▶ [WORK ITEM]: Count how many lines in the rows below contain the word "Fireplace". Give only the number.

▶ [RECORDS PROVIDED]:
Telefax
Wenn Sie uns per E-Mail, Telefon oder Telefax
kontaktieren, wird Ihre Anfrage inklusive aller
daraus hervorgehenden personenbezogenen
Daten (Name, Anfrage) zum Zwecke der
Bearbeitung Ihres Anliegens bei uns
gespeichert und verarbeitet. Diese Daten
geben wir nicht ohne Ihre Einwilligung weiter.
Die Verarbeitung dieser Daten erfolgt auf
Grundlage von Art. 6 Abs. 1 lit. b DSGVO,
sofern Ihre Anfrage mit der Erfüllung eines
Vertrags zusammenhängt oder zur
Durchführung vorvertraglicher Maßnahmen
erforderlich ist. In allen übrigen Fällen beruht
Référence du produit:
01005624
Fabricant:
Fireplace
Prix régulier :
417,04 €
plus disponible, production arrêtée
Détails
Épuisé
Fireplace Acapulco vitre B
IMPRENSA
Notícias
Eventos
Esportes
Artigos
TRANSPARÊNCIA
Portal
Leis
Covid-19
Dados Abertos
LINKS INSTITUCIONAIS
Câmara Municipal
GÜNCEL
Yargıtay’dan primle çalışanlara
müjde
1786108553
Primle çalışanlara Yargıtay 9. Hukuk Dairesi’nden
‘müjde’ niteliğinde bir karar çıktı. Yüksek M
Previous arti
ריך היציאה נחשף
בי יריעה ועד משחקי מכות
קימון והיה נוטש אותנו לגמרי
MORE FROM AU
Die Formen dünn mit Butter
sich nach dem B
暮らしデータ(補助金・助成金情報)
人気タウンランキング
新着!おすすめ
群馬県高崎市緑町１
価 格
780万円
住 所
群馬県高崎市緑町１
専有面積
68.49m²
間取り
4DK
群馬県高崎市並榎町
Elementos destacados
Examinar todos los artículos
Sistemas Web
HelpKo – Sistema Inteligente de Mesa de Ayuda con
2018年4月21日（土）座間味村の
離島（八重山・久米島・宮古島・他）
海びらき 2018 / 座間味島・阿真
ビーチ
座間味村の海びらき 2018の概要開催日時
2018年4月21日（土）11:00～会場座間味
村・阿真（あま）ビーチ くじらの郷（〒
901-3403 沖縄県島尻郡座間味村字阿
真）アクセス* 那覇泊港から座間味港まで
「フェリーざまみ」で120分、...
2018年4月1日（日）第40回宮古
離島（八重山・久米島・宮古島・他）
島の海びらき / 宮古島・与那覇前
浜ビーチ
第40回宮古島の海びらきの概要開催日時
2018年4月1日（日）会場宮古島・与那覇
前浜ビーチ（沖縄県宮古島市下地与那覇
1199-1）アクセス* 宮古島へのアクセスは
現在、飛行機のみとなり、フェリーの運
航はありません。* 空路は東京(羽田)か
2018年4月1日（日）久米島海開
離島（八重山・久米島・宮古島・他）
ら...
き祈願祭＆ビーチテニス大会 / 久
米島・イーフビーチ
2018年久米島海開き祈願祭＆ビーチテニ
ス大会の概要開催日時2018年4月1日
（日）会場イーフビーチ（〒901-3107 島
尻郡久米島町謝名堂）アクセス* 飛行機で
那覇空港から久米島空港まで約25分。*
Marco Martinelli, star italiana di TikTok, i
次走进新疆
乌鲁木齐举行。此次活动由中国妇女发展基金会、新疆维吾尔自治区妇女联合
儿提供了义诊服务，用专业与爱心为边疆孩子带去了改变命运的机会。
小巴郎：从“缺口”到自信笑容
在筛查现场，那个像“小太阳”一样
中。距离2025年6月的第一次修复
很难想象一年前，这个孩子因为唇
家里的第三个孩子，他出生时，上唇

▶ [ANSWER TO THIS EXERCISE]: 2